● **What you have to do**: Needed from the data below: all lines that contain the word "pixels".

● **Data**:
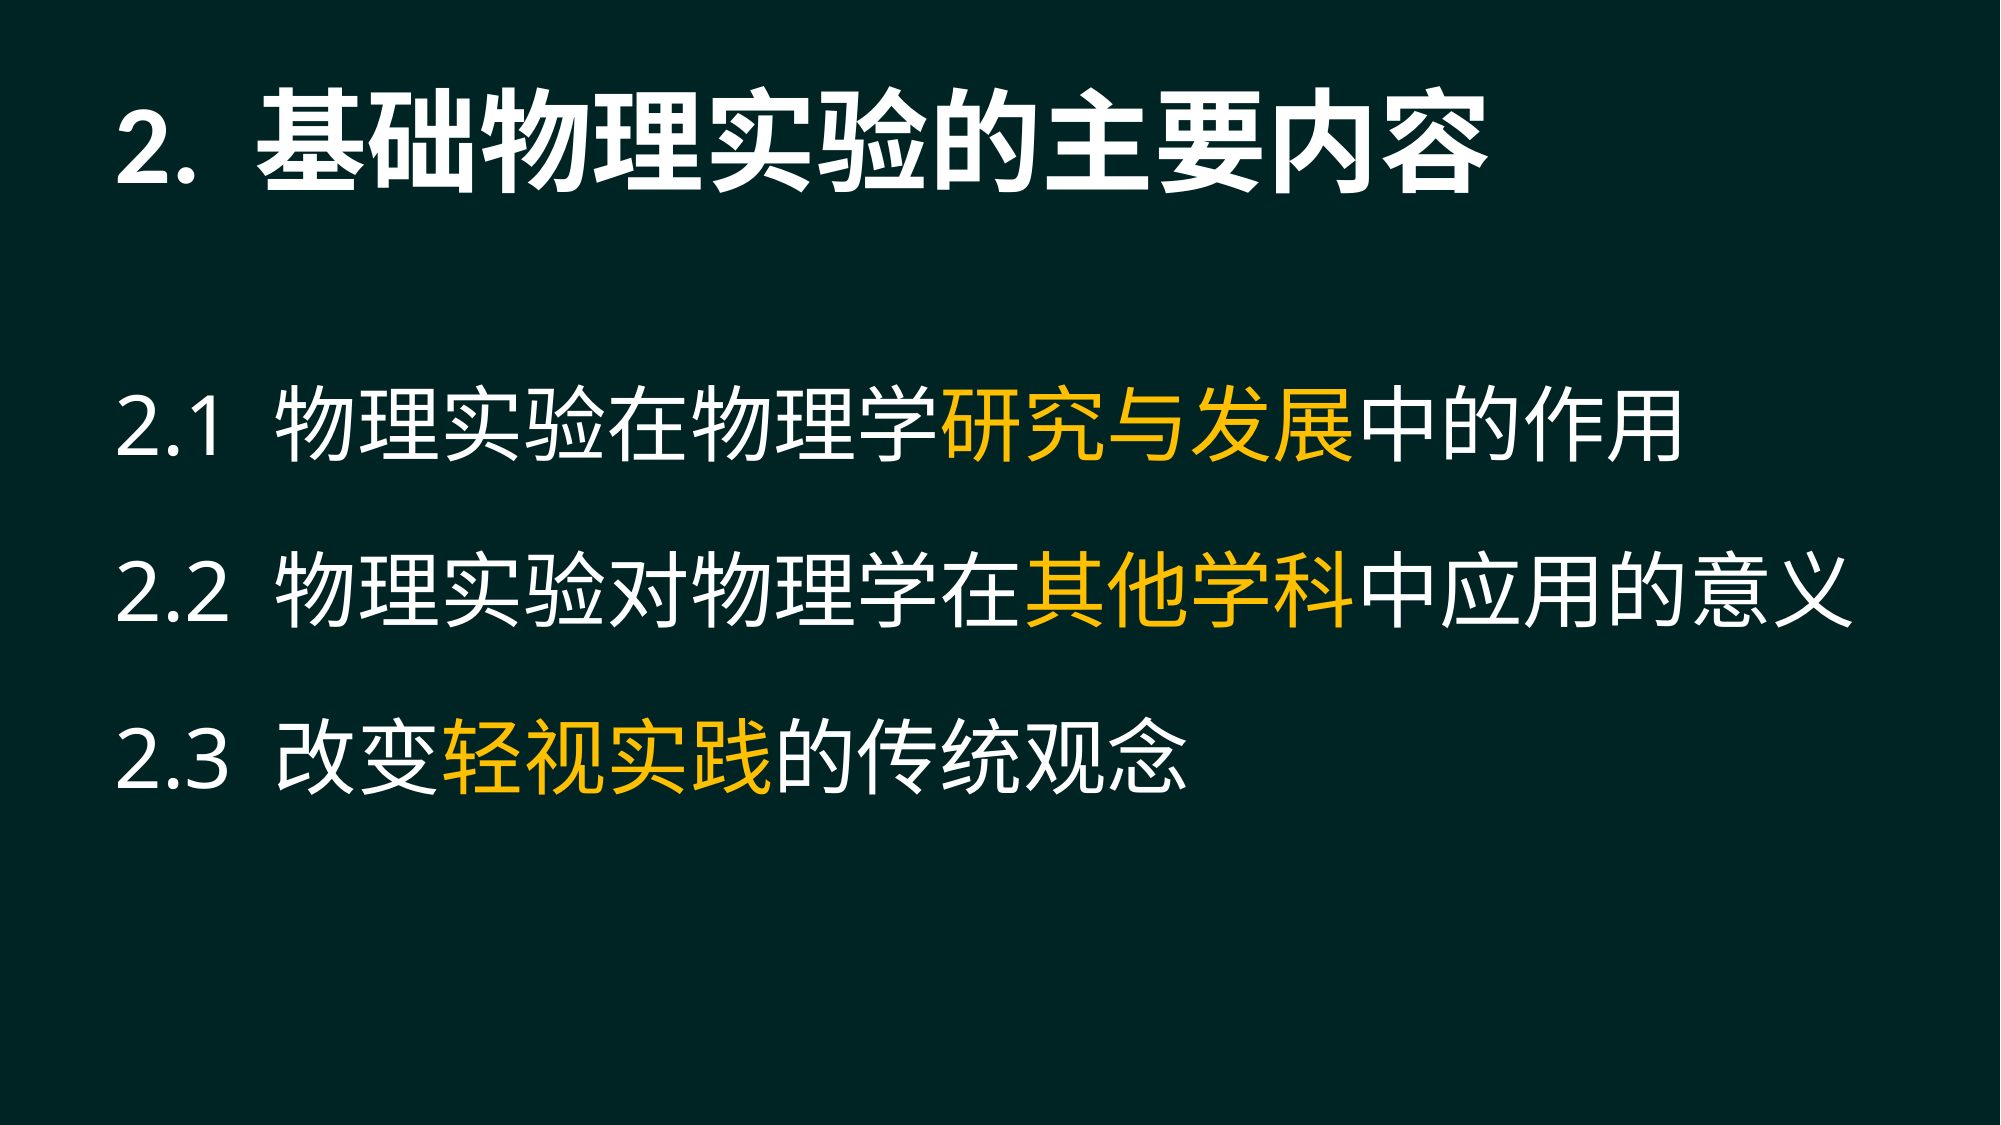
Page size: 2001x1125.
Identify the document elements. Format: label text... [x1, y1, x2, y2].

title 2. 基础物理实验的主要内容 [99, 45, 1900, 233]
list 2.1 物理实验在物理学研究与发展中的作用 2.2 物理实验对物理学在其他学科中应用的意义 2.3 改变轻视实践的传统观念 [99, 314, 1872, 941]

--

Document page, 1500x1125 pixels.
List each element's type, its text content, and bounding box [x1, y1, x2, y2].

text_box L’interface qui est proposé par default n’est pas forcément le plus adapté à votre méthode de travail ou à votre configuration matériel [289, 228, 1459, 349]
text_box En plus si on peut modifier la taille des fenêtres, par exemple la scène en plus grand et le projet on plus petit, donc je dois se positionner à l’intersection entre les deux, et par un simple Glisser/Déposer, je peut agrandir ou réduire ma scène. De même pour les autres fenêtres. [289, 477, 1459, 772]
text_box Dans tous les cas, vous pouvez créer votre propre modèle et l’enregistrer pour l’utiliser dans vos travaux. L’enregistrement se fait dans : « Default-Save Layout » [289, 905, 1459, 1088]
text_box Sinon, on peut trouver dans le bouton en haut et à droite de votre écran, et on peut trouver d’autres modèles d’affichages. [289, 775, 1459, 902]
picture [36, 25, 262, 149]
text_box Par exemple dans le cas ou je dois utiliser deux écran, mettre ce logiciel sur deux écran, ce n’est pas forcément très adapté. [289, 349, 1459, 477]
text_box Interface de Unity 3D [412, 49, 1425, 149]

...

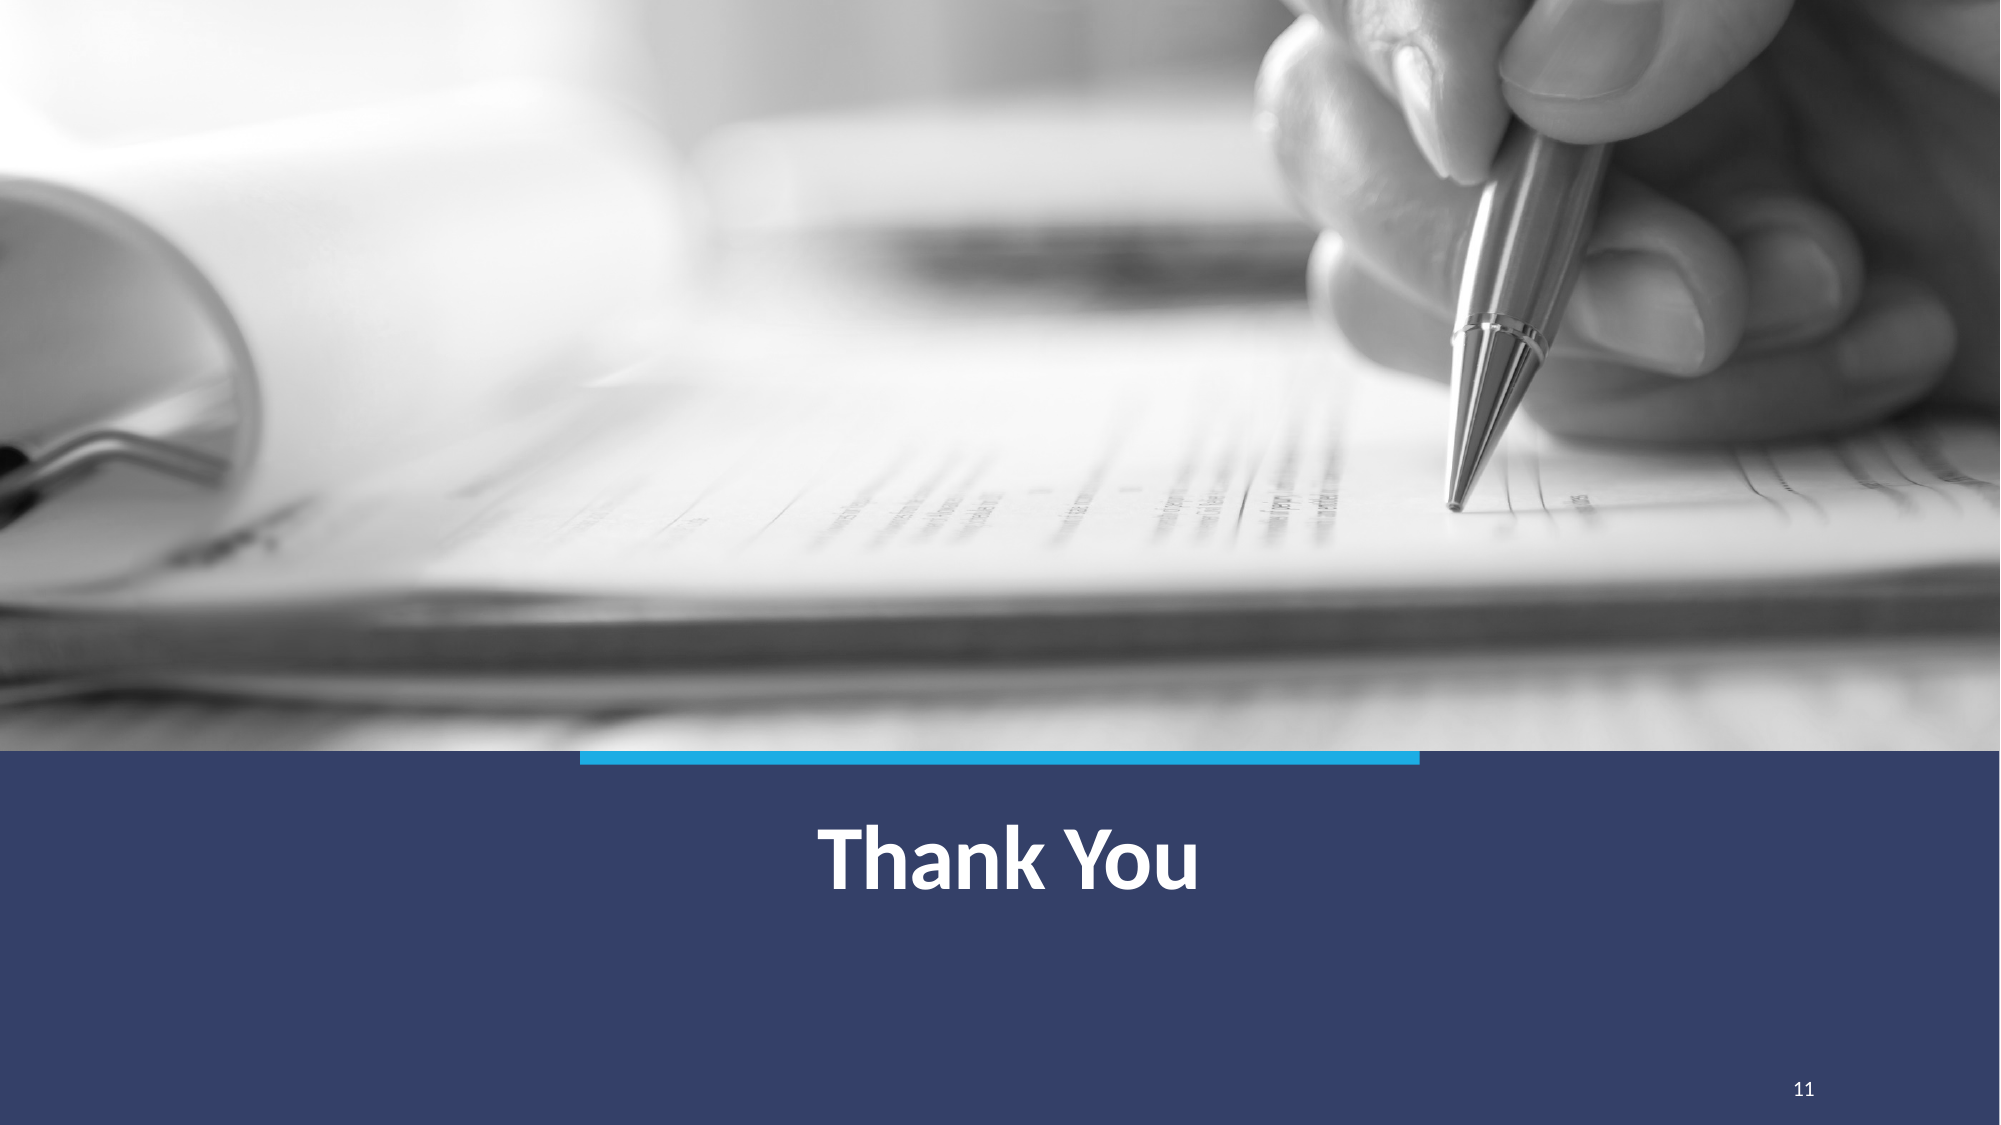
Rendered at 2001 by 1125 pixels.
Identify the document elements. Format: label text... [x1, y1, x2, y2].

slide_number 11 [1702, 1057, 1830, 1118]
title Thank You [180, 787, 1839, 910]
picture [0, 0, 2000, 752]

● **Solution to this exercise**:
Document page, 1500x1125 pixels.
Rendered at 2001 by 1125 pixels.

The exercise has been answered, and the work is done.